WayneCornish wrote in post #12692137
Not even going to the 5D MKII would help in regards to the DOF/DLA as it is technically worse than the 7D. Guess if you want a high depth of field without DLA and you don't want to spend the equivelent of a very good car you are left with a choice between an older low resolution DSLR or a medium format film camera.

The nature of digital probably introduces some complexity here, but I would expect that at least to a first degree approximation, the higher resolution sensors don't really limit you in diffraction terms any more than a lower resolution sensor would. You can always downsize the larger resolution image to match that of the smaller resolution image, and by doing so you'd probably wind up dispensing with at least a large portion of the effects of being diffraction limited. That probably depends greatly upon the resizing method chosen.

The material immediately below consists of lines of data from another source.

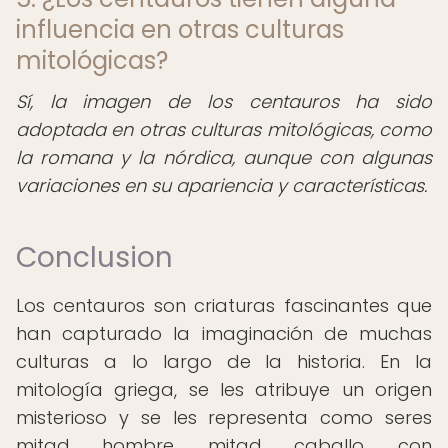
influencia en otras culturas
mitológicas?
Sí, la imagen de los centauros ha sido
adoptada en otras culturas mitológicas, como
la romana y la nórdica, aunque con algunas
variaciones en su apariencia y características.
Conclusion
Los centauros son criaturas fascinantes que
han capturado la imaginación de muchas
culturas a lo largo de la historia. En la
mitología griega, se les atribuye un origen
misterioso y se les representa como seres
mitad hombre, mitad caballo, con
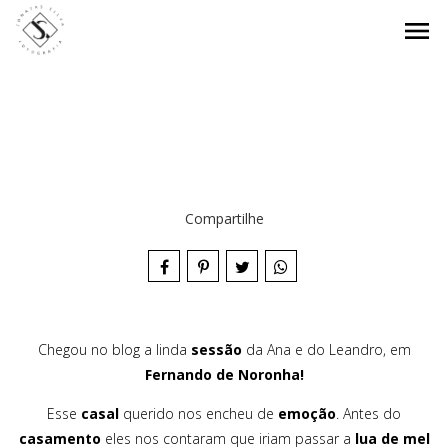
menu
Compartilhe
Chegou no blog a linda
sessão
da Ana e do Leandro, em
Fernando de Noronha!
Esse
casal
querido nos encheu de
emoção
. Antes do
casamento
eles nos contaram que iriam passar a
lua de mel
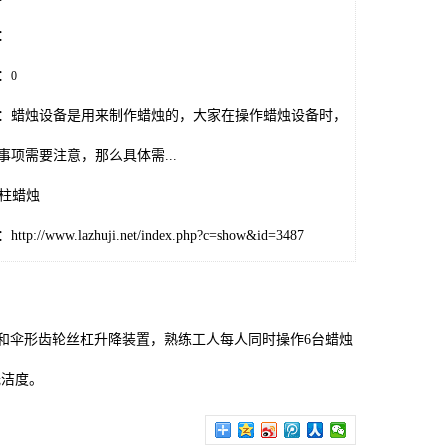
：
：
0
：蜡烛设备是用来制作蜡烛的，大家在操作蜡烛设备时，
事项需要注意，那么具体需...
圆柱蜡烛
p://www.lazhuji.net/index.php?c=show&id=3487
和伞形齿轮丝杠升降装置，熟练工人每人同时操作6台蜡烛
光洁度。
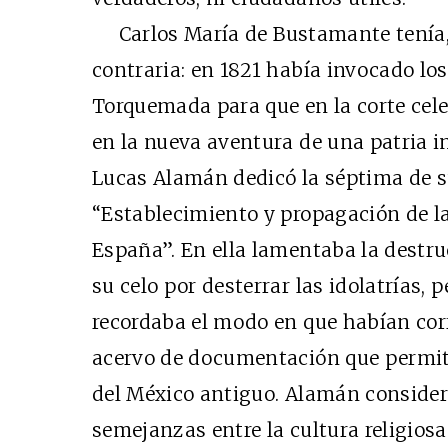
Carlos María de Bustamante tenía, 
contraria: en 1821 había invocado lo
Torquemada para que en la corte celes
en la nueva aventura de una patria i
Lucas Alamán dedicó la séptima de 
“Establecimiento y propagación de la
España”. En ella lamentaba la destruc
su celo por desterrar las idolatrías, p
recordaba el modo en que habían cor
acervo de documentación que permiti
del México antiguo. Alamán consider
semejanzas entre la cultura religiosa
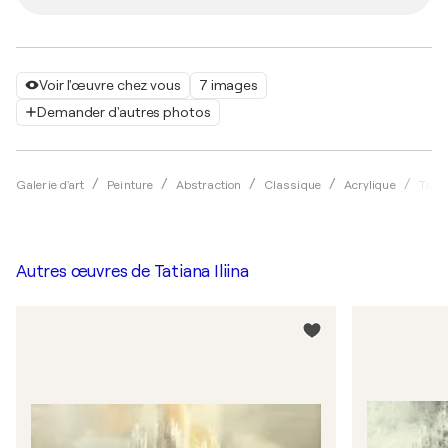
Voir l'œuvre chez vous
7 images
Demander d'autres photos
Galerie d'art
Peinture
Abstraction
Classique
Acrylique
Tatia
Autres œuvres de
Tatiana Iliina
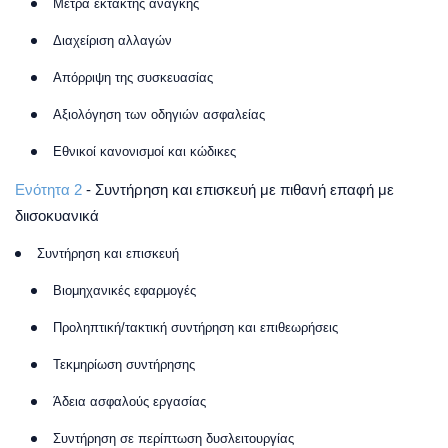
Μέτρα έκτακτης ανάγκης
Διαχείριση αλλαγών
Απόρριψη της συσκευασίας
Αξιολόγηση των οδηγιών ασφαλείας
Εθνικοί κανονισμοί και κώδικες
Ενότητα 2
- Συντήρηση και επισκευή με πιθανή επαφή με
διισοκυανικά
Συντήρηση και επισκευή
Βιομηχανικές εφαρμογές
Προληπτική/τακτική συντήρηση και επιθεωρήσεις
Τεκμηρίωση συντήρησης
Άδεια ασφαλούς εργασίας
Συντήρηση σε περίπτωση δυσλειτουργίας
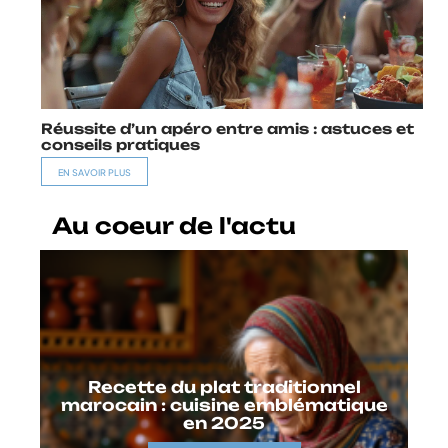
Réussite d’un apéro entre amis : astuces et
conseils pratiques
EN SAVOIR PLUS
Au coeur de l'actu
Recette du plat traditionnel
marocain : cuisine emblématique
en 2025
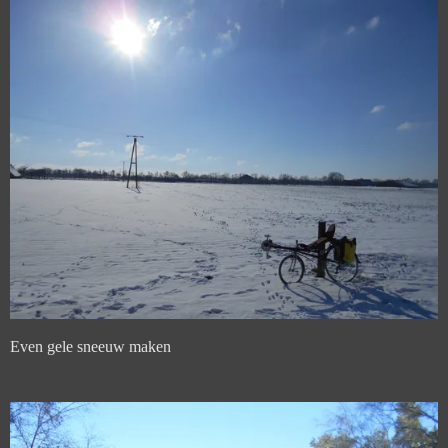
Even gele sneeuw maken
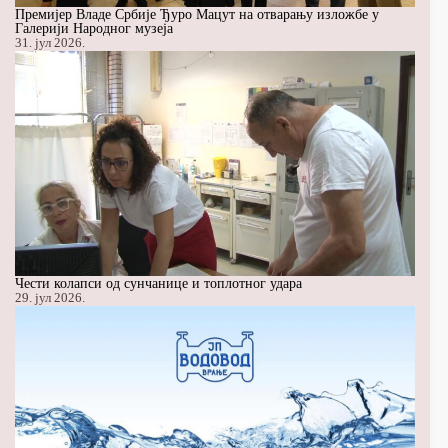
Премијер Владе Србије Ђуро Мацут на отварању изложбе у
Галерији Народног музеја
31. јул 2026.
Чести колапси од сунчанице и топлотног удара
29. јул 2026.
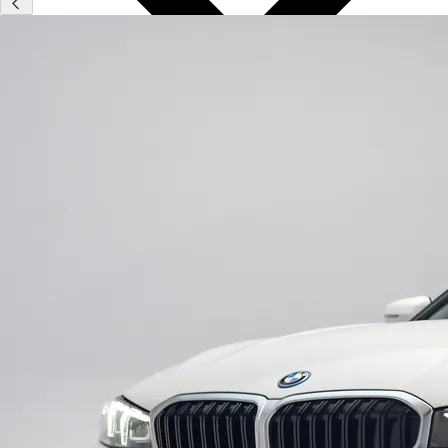
Type
Vestigingen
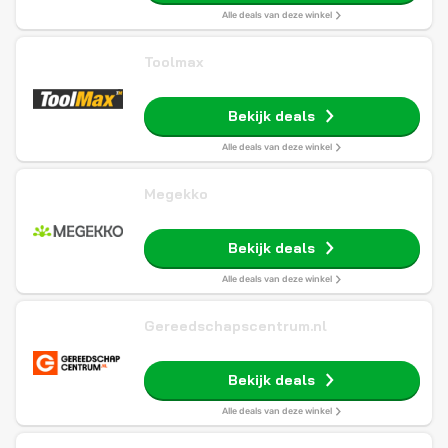
Alle deals van deze winkel
Toolmax
Bekijk deals
Alle deals van deze winkel
Megekko
Bekijk deals
Alle deals van deze winkel
Gereedschapscentrum.nl
Bekijk deals
Alle deals van deze winkel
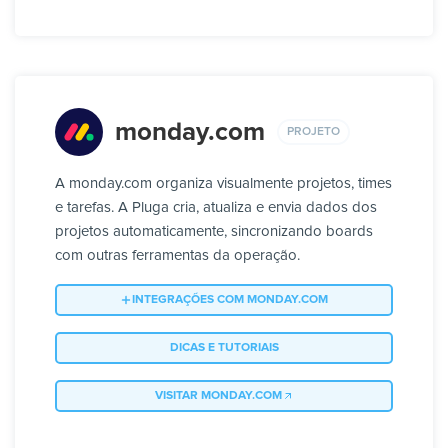
monday.com
PROJETO
A monday.com organiza visualmente projetos, times
e tarefas. A Pluga cria, atualiza e envia dados dos
projetos automaticamente, sincronizando boards
com outras ferramentas da operação.
INTEGRAÇÕES COM MONDAY.COM
DICAS E TUTORIAIS
VISITAR MONDAY.COM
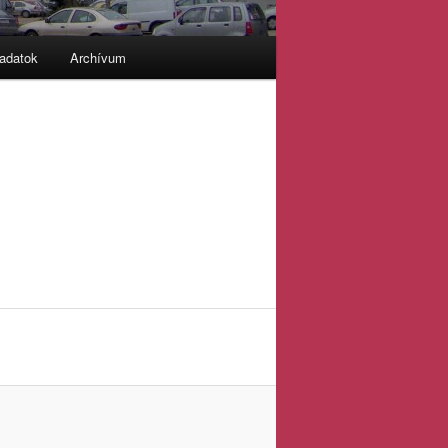
adatok
Archívum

More interestingly, the greater the resolution ratio of the high resolution sensor to the low resolution sensor, the less of a difference it'll make in terms of diffraction effects when targeting the same final output resolution (e.g., when printing to the same target size using the same printer).

So for us high/drunk and possibly foreign artists...

In layman terms a higher f-stop results in worse IQ?

Bang Bang Boy wrote in post #12692468
So for us high/drunk and possibly foreign artists...

In layman terms a higher f-stop results in worse IQ?

In layman's terms, if you stop your lens down, the quality will reach a peak and then diminish. Where that peak is depends on the lens and how large the pixels on your sensor are. The more pixels on your sensor, the smaller they'll be. The smaller your sensor, the smaller the pixels will be. The smaller the pixels, the less you can stop your lens down before the quality starts to diminish.

Full frame can be stopped down more than crop without losing quality because its pixels are larger. But that doesn't mean much, as it happens, because you have to stop it down more than you would a crop camera in order to achieve a given depth of field. Bottom line is that it all works out the same in the end if you think of it in terms of depth of field as opposed to aperture size.

kcbrown wrote in post #12692603
In layman's terms, if you stop your lens down, the quality will reach a peak and then diminish. Where that peak is depends on the lens and how large the pixels on your sensor are. The more pixels on your sensor, the smaller they'll be. The smaller your sensor, the smaller the pixels will be. The smaller the pixels, the less you can stop your lens down before the quality starts to diminish.

However, there's one additional point to bear in mind. Diffraction will not make the image on a sensor with more, smaller, pixels worse than the image on a sensor of the same size with fewer, larger pixels. The image will, in theory, be better or the same.

Thanks, had a rough night yesterday. This is really bad news for landscape photographers.